UNITED STATES DISTRICT COURT FOR THE DISTRICT OF UTAH, CENTRAL DIVISION
Jul 12, 2019
Case No. 2:15-cv-00720-JNP-EJF (D. Utah Jul. 12, 2019)

Opinion

Case No. 2:15-cv-00720-JNP-EJF

07-12-2019

CHARLES A. SCHULTZ, Plaintiff, v. MICHAEL AVERETT, HEATHER BATEMAN, KASEY BATEMAN, JAY BINKERD, JONATHAN BLOTTER, ERIC BUNKER, LYNN CRISLER, LAMBERT DEEGAN, MICHAEL DUGGIN, JOHN GLODOWSKI, DIANE GROASE, DANIEL HARVATH, KIM NORRIS, ED PRESSGROVE, LANCE TURNER, PAM SKINNGER, LYNNE SCHINDURLING, FRANCIS SMITH, GARY WALTON, GARY WEIGHT, and THE TOWN OF DANIEL, Defendants.

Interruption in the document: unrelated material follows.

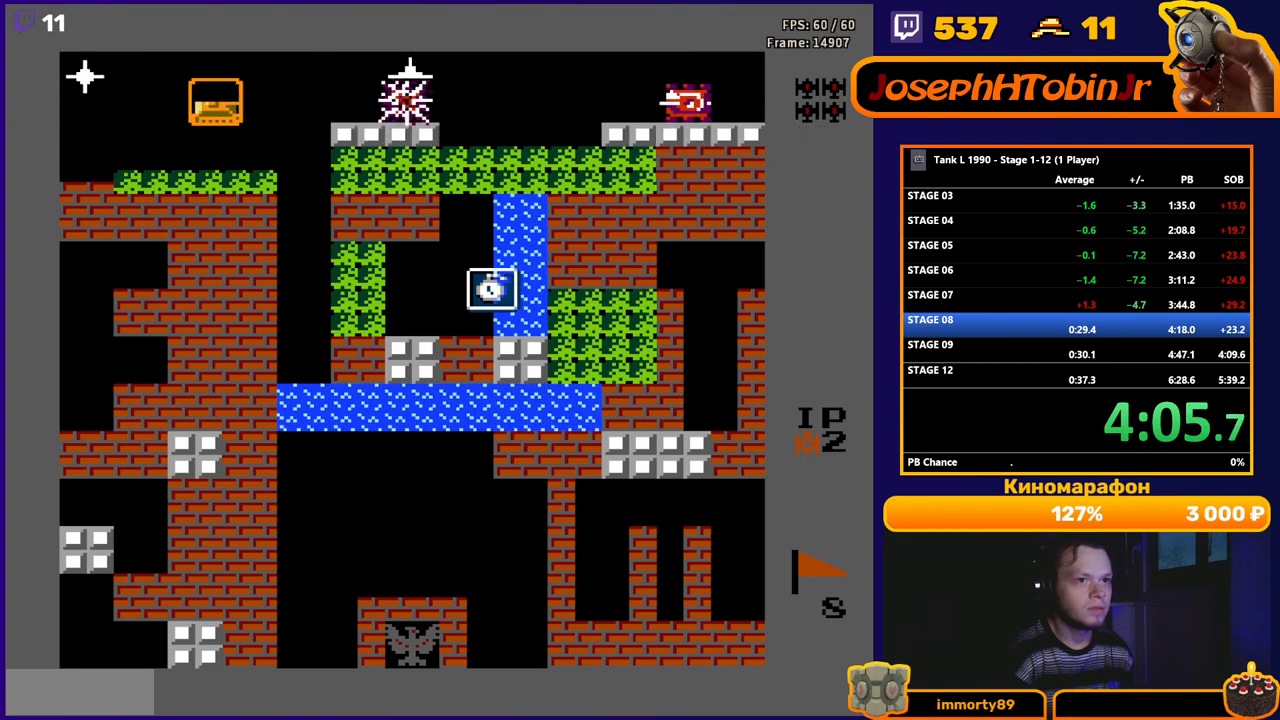
{"buttons": ["B"], "events": [[50, "B", "up"], [50, "DPAD_LEFT", "down"], [333, "B", "down"], [417, "DPAD_LEFT", "up"]]}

REPORT AND RECOMMENDATION RE: THE DEFENDANTS' MOTION TO DISMISS, IN PART, PLAINTIFF'S SECOND AMENDED COMPLAINT
(ECF NO. 57) District Judge Jill N. Parrish Magistrate Judge Evelyn J. Furse

The Defendants the Town of Daniel ("the Town") and Eric Bunker (collectively "the Town Defendants") move the Court to dismiss the eighth cause of action for an unlawful government taking and all claims against Mr. Bunker in Plaintiff Charles Schultz's Second Amended Complaint for failure to state a claim upon which this Court can grant relief. (Defs.' Mot. to Dismiss, in Part, Pl.'s 2nd Am. Compl. ("Mot.") 1-2, ECF No. 57.) The Town Defendants argue Mr. Schultz's takings claim and his claims against Mr. Bunker fail because Mr. Schultz failed to cure the deficiencies in his first Amended Complaint. (Id. at 4-8.) Mr. Bunker specifically argues Mr. Schultz's claims against him in his individual capacity fail because he only alleges actions taken "in a representative capacity on behalf of the Town." (Mot. 4, ECF No. 57). Mr. Bunker further contends, to the extent Mr. Schultz alleges claims against him in his individual capacity, his claims again fail as a matter of law because he failed to state a claim against him under 42 U.S.C. § 1983. (Id. at 6.) Additionally, the Town argues this Court should dismiss Mr. Schultz's eighth cause of action because he again presents an unripe takings claim. (Id. at 7-8.) The Town seeks its attorneys' fees for bringing the present Motion because Mr. Schultz reasserts claims "previously dismissed by the Court without curing any of the defects specifically identified by the Court." (Id. at 8.)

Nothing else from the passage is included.